(Beginning of DATA EXTRACT)
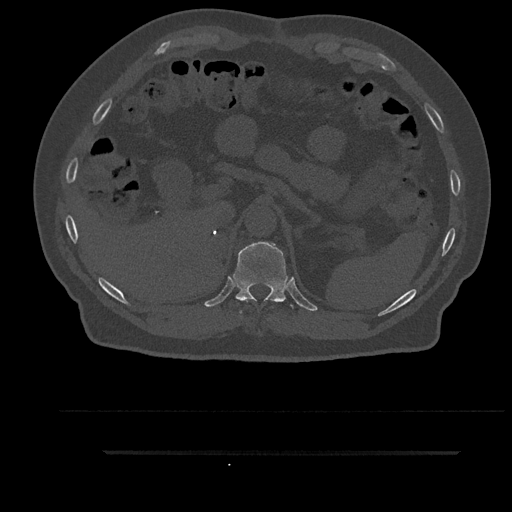
CT including the spine, one axial slice. Slice 323 of 797 in the series (ordered by position). 120 kVp. Bone window (W 1800 / L 400 HU). 512 × 512 image matrix, field of view 432 × 432 mm. Male patient, age 63 years. From the clinical record (not read from this slice): primary cancer: renal.
Outlined on this slice (semi-automatic segmentation, software-assisted and operator-edited):
- T11 vertebra: bounding box <233,242,293,313> (left, top, right, bottom; pixels)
(End of DATA EXTRACT)
- _TASK BRIEF_: For the word "slice", count the lines of the data that contain it and give only the count.

- _TASK OUTPUT_: 2